Le vent a changé, les cieux sont moroses,
Et nous n’irons plus courir, et cueillir
Les lilas en fleur et les belles roses;
Le printemps est triste et ne peut fleurir.
Maurice Bouchor (1855-1929). Les poëmes de l’amour et de la mer (1876). La mort de l’amour. XXXVIII. Extrait.

Écouter ou podcaster Les greniers de la mémoire. Hommage à Irma Kolassi. Entretien réalisé par Karine Le Bail en 1998 (prod. Karine Le Bail, France Musique, 14 avril 2012).
Écouter ou podcaster Horizons chimériques. Souvenirs d’Irma Kolassi (prod. Marc Dumont, France Musique, 2 avril 2012).
Irma Kolassi sur le site de l’émission Les greniers de la mémoire (prod. Karine Le Bail, France Musique).
Irma Kolassi est morte. Qobuz, 2 avril 2012

Βενετσάνου, Νένα [Venetsánou, Néna]
Η Νένα Βενετσάνου τραγουδά Μίκη Θεοδωράκη
[I Néna Venetsánou tragoudá Míki Theodoráki]

Η Νένα Βενετσάνου τραγουδά Μίκη Θεοδωράκη [I Néna Venetsánou tragoudá Míki Theodoráki]Η Νένα Βενετσάνου τραγουδά Μίκη Θεοδωράκη : Τα Eluard ; Επιτάφιος [I Néna Venetsánou tragoudá Míki Theodoráki : Ta Eluard ; Epitáfios] / Νένα Βενετσάνου [Néna Venetsánou], chant ; Ελενα Μουζάλα [Elena Mouzála], Σαράντης Κασσάρας [Sarántis Kassáras], piano ; Μίκης Θεοδωράκης [Míkis Theodorákis], musique ; Πωλ Ελυαρ [Paul Éluard], Γιάννης Ρίτσος [Giánnis Rítsos], poèmes. — Grèce : MBI, 2008.

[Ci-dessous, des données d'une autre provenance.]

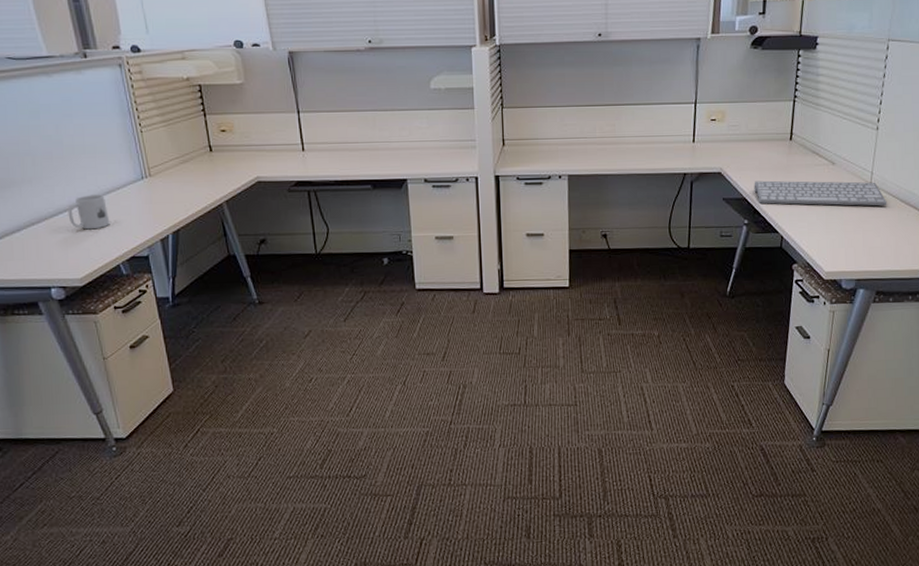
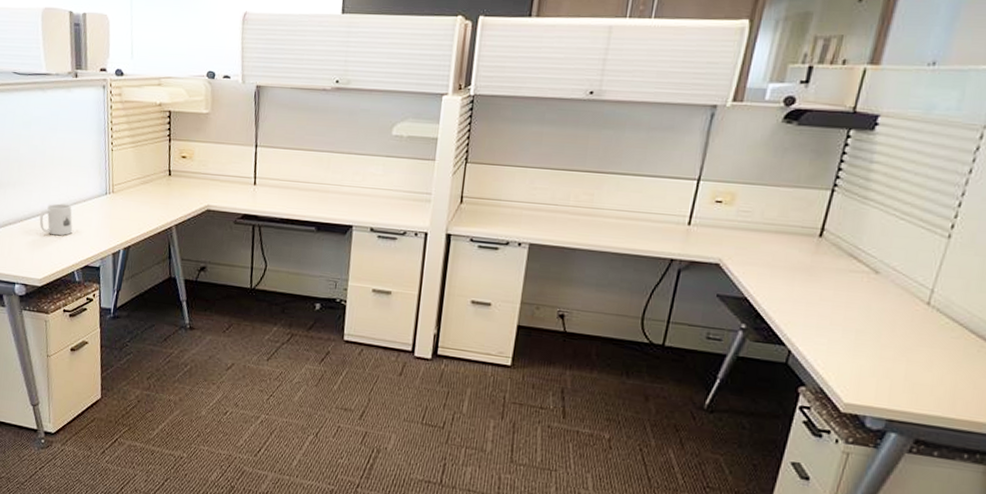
computer keyboard: present [754,180,887,206] -> none [760,279,950,335]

MBI 3301173219. — EAN 5202482732195.

4 commentaires leave one →
  1. Zanzibar permalink
    11 mai 2012 13:29

    J’ai aussi une grande admiration pour Théodorakis. Mon oeuvre favorite est « La marche de l’Esprit » que j’écoute depuis ma jeunesse. Je possède aussi un album de ses oeuvres plus  » variétés » où il a fait des musiques pour des artistes aussi diverses que Mary Hopkin, Piaf, Mouloudji ou une musique très popularisée par Dalida.
    Puisque l’on cite dans cet article : Maria Callas, un hommage à sa personne, où un duo en langue française a été repris il y a deux mois en partie en grec par un chanteur très connu dans ce pays.

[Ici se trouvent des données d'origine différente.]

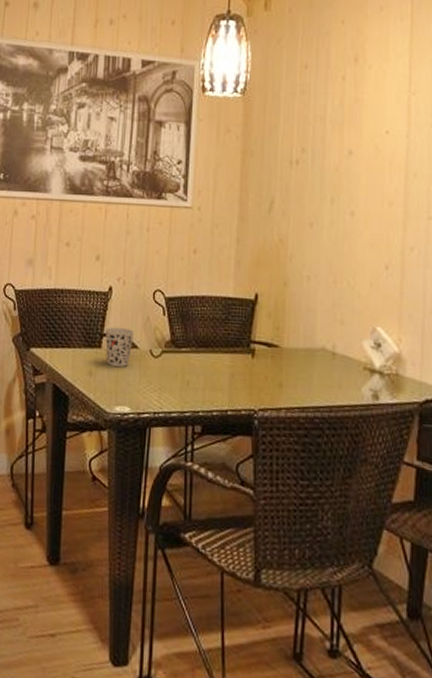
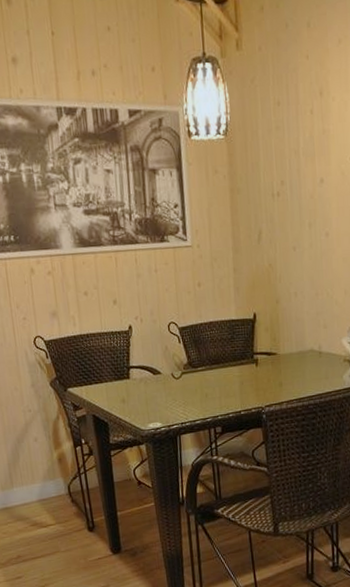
cup: present [104,327,135,367] -> none [130,358,157,392]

    • lili-et-lulu permalink
      29 mai 2012 18:31

      Intéressante découverte ! (Je vois que la chanson est d’Adamo ?)

  2. Zanzibar permalink
    11 mai 2012 14:02

    Puisque est citée aussi dans cet article la merveilleuse chanteuse Néna Venetsanou, le jour où je l’ai découverte dans un spectacle créé par un de mes compositeurs favori le catalan Lluis Llach. Sans doute un de mes plus grand souvenirs avec une ferveur du public toute particulière.  » Un pont de mar blava ». Le spectacle peut être entièrement visionné mais ici c’est juste sa « grande » intervention.

    Il y a quelques jours elle chantait en français à Athènes, mais là je suis beaucoup moins réceptif, malgré effectivement un français remarquable. C’est le poème qui est cité ici.

    • lili-et-lulu permalink
      29 mai 2012 18:27

      Mmmmhh… c’est magnifique, merci !
      Je connais aussi un enregistrement public autour d’une autre chanteuse catalane, Maria del Mar Bonet, je me demande si elle n’est pas présente là aussi.

      Merci aussi pour le poème d’Éluard, je n’arrivais pas à trouver de vidéo pour illustrer le billet.

      Je l’ai vue une fois, Néna Venetsánou, à Arles il y a une dizaine d’années : magique.